> **About this task**
From the listing below, reproduce exactly the lines starting with the one with "sevilen şarkılarıyla coştu" and going on through the one with "negativo que ha tenido la muerte de Chávez", both ends kept. No picture is copied.
###
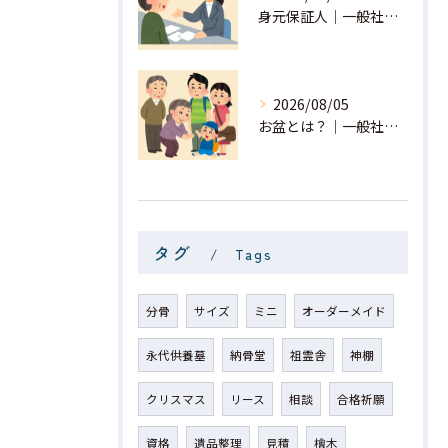
身元保証人｜一般社団法人 星月
2026/08/05
お盆とは？｜一般社団法人 星月
タグ
Tags
分骨
サイズ
ミニ
オーダーメイド
永代供養墓
納骨堂
祖霊舎
神棚
クリスマス
リース
相談
合格祈願
資格
遺品整理
見積
檜木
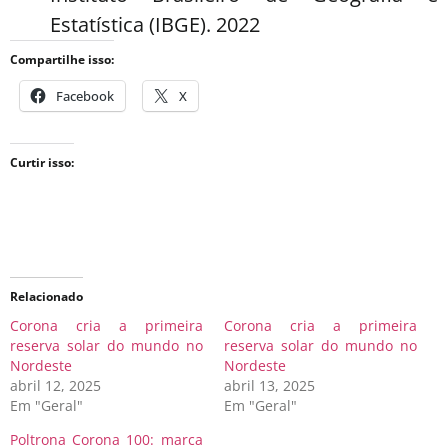
Estatística (IBGE). 2022
Compartilhe isso:
Facebook
X
Curtir isso:
Relacionado
Corona cria a primeira
Corona cria a primeira
reserva solar do mundo no
reserva solar do mundo no
Nordeste
Nordeste
abril 12, 2025
abril 13, 2025
Em "Geral"
Em "Geral"
Poltrona Corona 100: marca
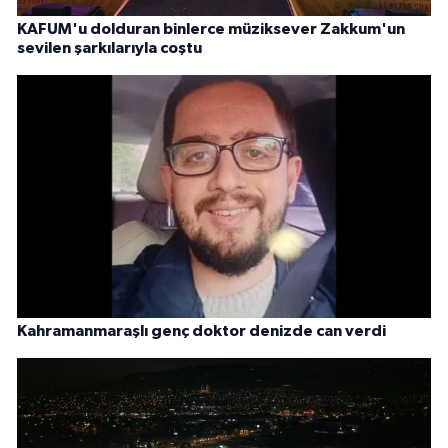
KAFUM'u dolduran binlerce müziksever Zakkum'un
sevilen şarkılarıyla coştu
Kahramanmaraşlı genç doktor denizde can verdi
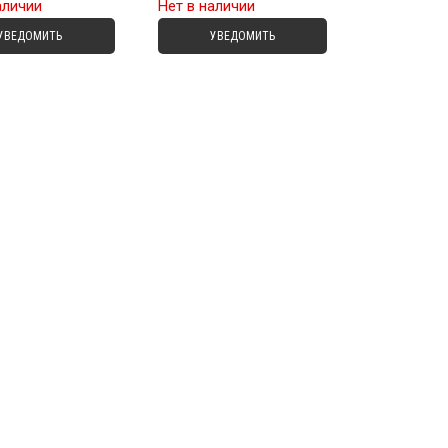
аличии
Нет в наличии
УВЕДОМИТЬ
УВЕДОМИТЬ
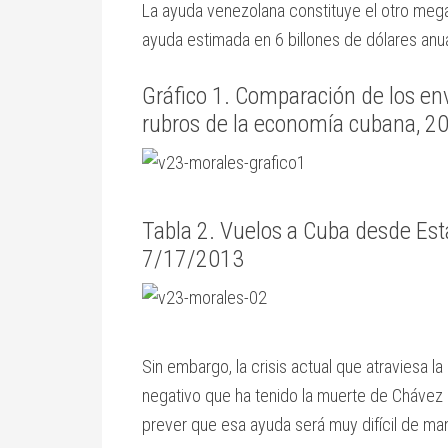
La ayuda venezolana constituye el otro mega
ayuda estimada en 6 billones de dólares anu
Gráfico 1. Comparación de los env
rubros de la economía cubana, 20
Tabla 2. Vuelos a Cuba desde Es
7/17/2013
Sin embargo, la crisis actual que atraviesa 
negativo que ha tenido la muerte de Chávez 
prever que esa ayuda será muy difícil de ma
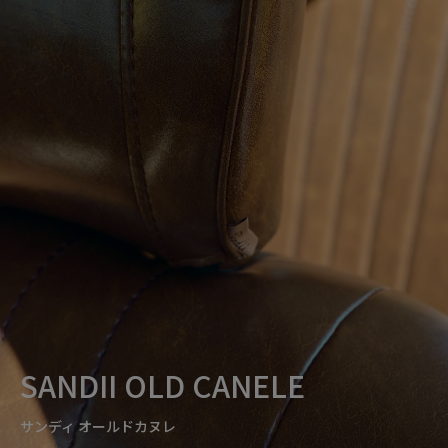
SANDII OLD CANELE
サンディ オールドカヌレ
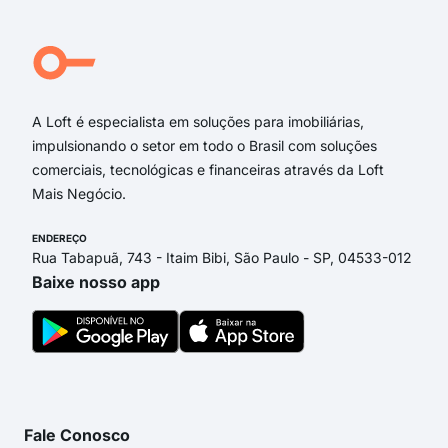
Rua Waldomira Rezende
Av. José Paes de Almeida
Rua Manoel Camargos da Cruz
Rua Maria Dória Cunha
A Loft é especialista em soluções para imobiliárias,
impulsionando o setor em todo o Brasil com soluções
comerciais, tecnológicas e financeiras através da Loft
Mais Negócio.
ENDEREÇO
Rua Tabapuã, 743 - Itaim Bibi, São Paulo - SP, 04533-012
Baixe nosso app
Fale Conosco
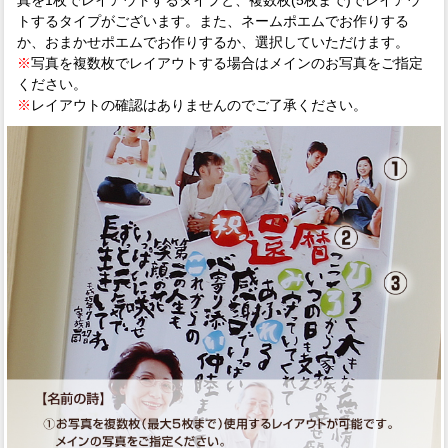
トするタイプがございます。また、ネームポエムでお作りする
か、おまかせポエムでお作りするか、選択していただけます。
※
写真を複数枚でレイアウトする場合はメインのお写真をご指定
ください。
※
レイアウトの確認はありませんのでご了承ください。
###
> **Written response**
sevilen şarkılarıyla coştu
Kahramanmaraşlı genç doktor denizde can verdi
аличии
Нет в наличии
УВЕДОМИТЬ
УВЕДОМИТЬ
La ayuda venezolana constituye el otro mega
ayuda estimada en 6 billones de dólares anu
Gráfico 1. Comparación de los env
rubros de la economía cubana, 20
Tabla 2. Vuelos a Cuba desde Es
7/17/2013
Sin embargo, la crisis actual que atraviesa 
negativo que ha tenido la muerte de Chávez 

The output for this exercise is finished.